FIGURE 4. — **Lipid disordering patterns the conformational states of the t-SNAREs.** a, laurdan was used to report lipid packing in cell membranes. The GP values were calculated on a pixel-by-pixel basis and are shown on a color scale before and after treatment with 10 mm MβCD (*left* and *center panels*). *Color scale*, −0.5 (*blue*) to +0.5 (*red*). The *histogram* of GP values is plotted (*right panel*), showing two separate populations (*gray*) corresponding to the plasma membrane (high GP; ordered lipid domains) and intracellular membranes (low GP; disordered domains). After cholesterol depletion with 10 mm MβCD (*black*), the lipid order on the plasma membrane was completely disrupted. b, STED microscopy of endogenous syntaxin on the plasma membrane before and after disruption of lipid order with 10 mm MβCD. Endogenous syntaxin clusters remain intact after loss of lipid order in the plasma membrane. Shown for comparison are standard confocal laser scanning microscopy images of the same sample. The highlighted regions in the STED images are shown enlarged (*right panels*). c, TCSPC-FLIM analyses of donor mCerulean-syntaxin in the presence of proximal EYFP-SNAP-25, in control (untreated, *gray*), and MβCD-treated (*black*) cells (*left panel*). Upon cholesterol depletion, the state 1 population is reduced, but the SNARE clusters remain intact (*right panel*). *Color scale*, 0–2000 ps. *Scale bar*, 1 μm. *Graphs* show means ± S.E. of donor fluorescence FRET lifetime data, n = at least five independent experiments. d, model describing the two molecular conformations of the t-SNAREs (syntaxin, *red*; SNAP-25 N- and C-terminal helices, *light* and *dark green*, respectively) observed on the plasma membrane. These states are spatially segregated in clusters, with the propensity of each form patterned by lipid order. BoNT/E resulted in state 1 predominating which is unable to support ternary SNARE complex formation and fusion.

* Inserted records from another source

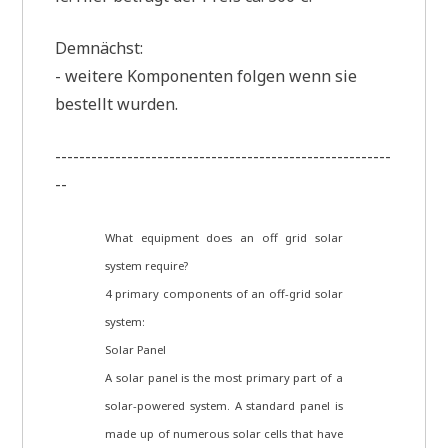
Dem­nächst:
- wei­te­re Kom­po­nen­ten fol­gen wenn sie
bestellt wurden.
--------------------------------------------------------
--
What equip­ment does an off grid solar
system require?
4 pri­ma­ry com­pon­ents of an off-grid solar
system:
Solar Panel
A solar panel is the most pri­ma­ry part of a
solar-powered system. A stan­dard panel is
made up of num­e­rous solar cells that have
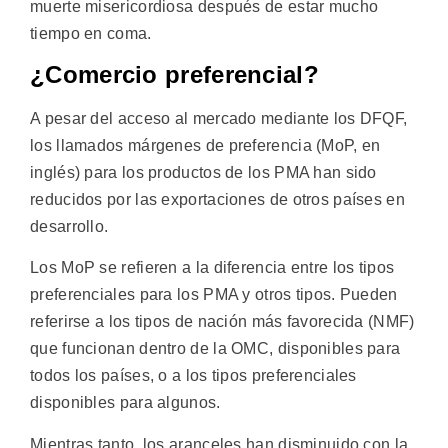
muerte misericordiosa después de estar mucho
tiempo en coma.
¿Comercio preferencial?
A pesar del acceso al mercado mediante los DFQF,
los llamados márgenes de preferencia (MoP, en
inglés) para los productos de los PMA han sido
reducidos por las exportaciones de otros países en
desarrollo.
Los MoP se refieren a la diferencia entre los tipos
preferenciales para los PMA y otros tipos. Pueden
referirse a los tipos de nación más favorecida (NMF)
que funcionan dentro de la OMC, disponibles para
todos los países, o a los tipos preferenciales
disponibles para algunos.
Mientras tanto, los aranceles han disminuido con la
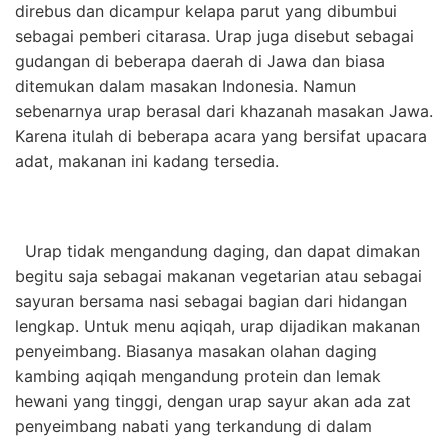
direbus dan dicampur kelapa parut yang dibumbui
sebagai pemberi citarasa. Urap juga disebut sebagai
gudangan di beberapa daerah di Jawa dan biasa
ditemukan dalam masakan Indonesia. Namun
sebenarnya urap berasal dari khazanah masakan Jawa.
Karena itulah di beberapa acara yang bersifat upacara
adat, makanan ini kadang tersedia.
Urap tidak mengandung daging, dan dapat dimakan
begitu saja sebagai makanan vegetarian atau sebagai
sayuran bersama nasi sebagai bagian dari hidangan
lengkap. Untuk menu aqiqah, urap dijadikan makanan
penyeimbang. Biasanya masakan olahan daging
kambing aqiqah mengandung protein dan lemak
hewani yang tinggi, dengan urap sayur akan ada zat
penyeimbang nabati yang terkandung di dalam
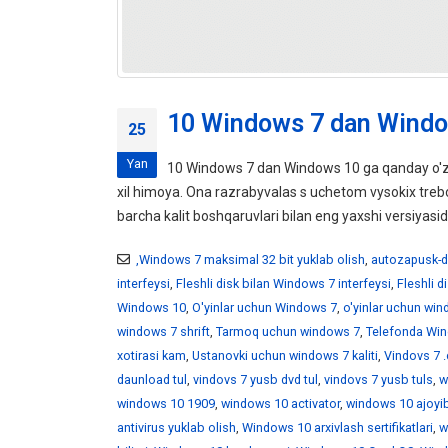
10 Windows 7 dan Windo
25
Yan
10 Windows 7 dan Windows 10 ga qanday o'z
xil himoya. Ona razrabyvalas s uchetom vysokix tr
barcha kalit boshqaruvlari bilan eng yaxshi versiyasid
,Windows 7 maksimal 32 bit yuklab olish
,
autozapusk-d
interfeysi
,
Fleshli disk bilan Windows 7 interfeysi
,
Fleshli 
Windows 10
,
O'yinlar uchun Windows 7
,
o'yinlar uchun wi
windows 7 shrift
,
Tarmoq uchun windows 7
,
Telefonda Win
xotirasi kam
,
Ustanovki uchun windows 7 kaliti
,
Vindovs 7 .
daunload tul
,
vindovs 7 yusb dvd tul
,
vindovs 7 yusb tuls
,
w
windows 10 1909
,
windows 10 activator
,
windows 10 ajoyib
antivirus yuklab olish
,
Windows 10 arxivlash sertifikatlari
,
w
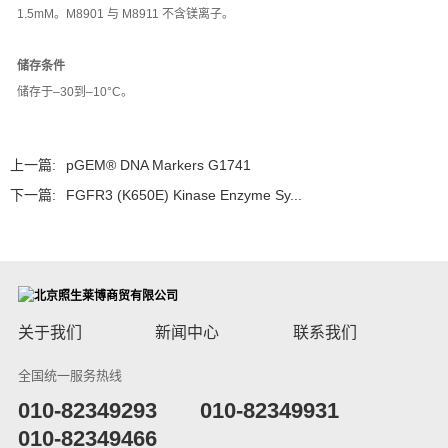
1.5mM。M8901 与 M8911 不含镁离子。
储存条件
储存于–30到–10°C。
上一篇:
pGEM® DNA Markers G1741
下一篇:
FGFR3 (K650E) Kinase Enzyme Sy...
关于我们
新闻中心
联系我们
全国统一服务热线
​010-82349293
010-82349931
010-82349466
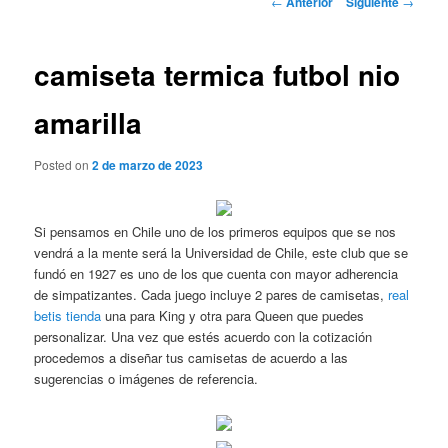
←
Anterior
Siguiente
→
de
entradas
camiseta termica futbol nio
amarilla
Posted on
2 de marzo de 2023
Si pensamos en Chile uno de los primeros equipos que se nos
vendrá a la mente será la Universidad de Chile, este club que se
fundó en 1927 es uno de los que cuenta con mayor adherencia
de simpatizantes. Cada juego incluye 2 pares de camisetas,
real
betis tienda
una para King y otra para Queen que puedes
personalizar. Una vez que estés acuerdo con la cotización
procedemos a diseñar tus camisetas de acuerdo a las
sugerencias o imágenes de referencia.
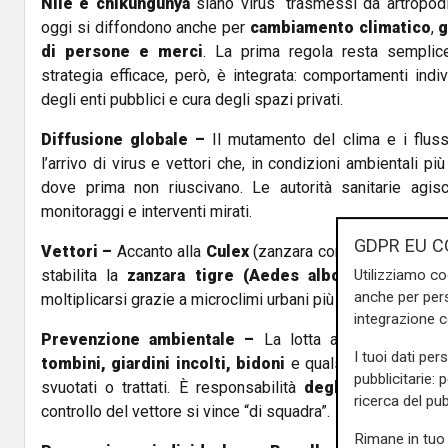
Nile e chikungunya
siano virus “trasmessi da artropodi
oggi si diffondono anche per
cambiamento climatico
,
g
di persone e merci
. La prima regola resta sempli
strategia efficace, però, è integrata: comportamenti indiv
degli enti pubblici e cura degli spazi privati.
Diffusione globale –
Il mutamento del clima e i flussi
l’arrivo di virus e vettori che, in condizioni ambientali più
dove prima non riuscivano. Le autorità sanitarie agi
monitoraggi e interventi mirati.
GDPR EU C
Vettori –
Accanto alla
Culex
(zanzara comune, storicamen
Utilizziamo co
stabilita la
zanzara tigre (Aedes albopictus)
, arri
anche per pers
moltiplicarsi grazie a microclimi urbani più caldi e umidi.
integrazione 
Prevenzione ambientale –
La lotta ai ristagni d’ac
I tuoi dati per
tombini, giardini incolti, bidoni
e qualsiasi contenitor
pubblicitarie: 
svuotati o trattati. È responsabilità
degli enti
ma anc
ricerca del pub
controllo del vettore si vince “di squadra”.
Rimane in tuo 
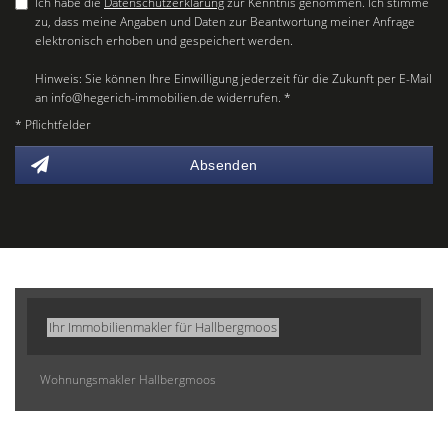
Ich habe die
Datenschutzerklärung
zur Kenntnis genommen. Ich stimme
zu, dass meine Angaben und Daten zur Beantwortung meiner Anfrage
elektronisch erhoben und gespeichert werden.
Hinweis: Sie können Ihre Einwilligung jederzeit für die Zukunft per E-Mail
an info@hegerich-immobilien.de widerrufen. *
* Pflichtfelder
Absenden
Ihr Immobilienmakler für Hallbergmoos
Wohnungsmakler Hallbergmoos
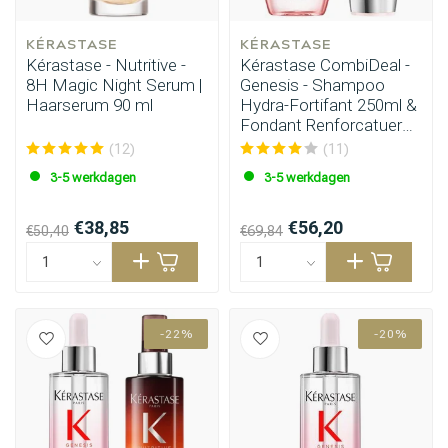
KÉRASTASE
KÉRASTASE
Kérastase - Nutritive -
Kérastase CombiDeal -
8H Magic Night Serum |
Genesis - Shampoo
Haarserum 90 ml
Hydra-Fortifant 250ml &
Fondant Renforcatuer
200ml
(12)
(11)
3-5 werkdagen
3-5 werkdagen
€38,85
€56,20
€50,40
€69,84
-22%
-20%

As there was no topological change in the t-SNARE distribution in the disordered plasma membrane, we next examined the effect of lipid order on the two heterodimer conformational states. Combining FLIM datasets confirmed that the FRET data from cells containing mCerulean-syntaxin and EYFP-SNAP-25 followed a bimodal distribution (reporting two conformational states) as before. After lipid order disruption, state 1 (SNAP-25 second helix not fully associated) was significantly reduced (special sum of squares F-test; p < 0.001, n = 5). The small right shift likely reflects a previous averaging of the data because of the partial overlap of the two peaks, with state 2 now better resolved by the specific decrease in state 1 conformation (the inverse effect can be seen in the minor left shift of the data after BoNT/E treatment). Approximately 30% of the interacting molecules adopted the state 1 conformation (Fig. 4c), although after disruption of lipid order, it was reduced to 17%. In contrast, the state 2 population (involving both SNARE helices of SNAP-25) increased in frequency from 70 to 83%. As a control, treatment of mCerulean syntaxin-expressing cells (in the absence of a FRET acceptor) with 10 mm MβCD did not affect the donor fluorescence lifetime data (data not shown). Plasma membrane lipid order thus does not affect t-SNARE cluster morphology at the gross microscopic level; however, the conformational composition of each cluster is patterned by the underlying lipid environment.

DISCUSSION

Our data demonstrate that two distinct t-SNARE heterodimer conformations coexist at the plasma membrane of living neuroendocrine cells, segregated spatially and functionally into macromolecular clusters where one of two conformations predominates. This segregation is organized at least in part by lipid order and results in some clusters (state 1) where the C terminus of SNAP-25 is not engaged with syntaxin. As this protein complex cannot act as an acceptor for synaptobrevin, nor can it support exocytosis, these findings provide a model where proteins can be functionally and spatially patterned on the plasma membrane by the underlying lipid environment, at the level of their protein interactions. In contrast, state 2 can support exocytosis, and these states are spatially segregated. Furthermore, MβCD treatment results in an increased proportion of t-SNAREs adopting the functionally competent state 2 conformation.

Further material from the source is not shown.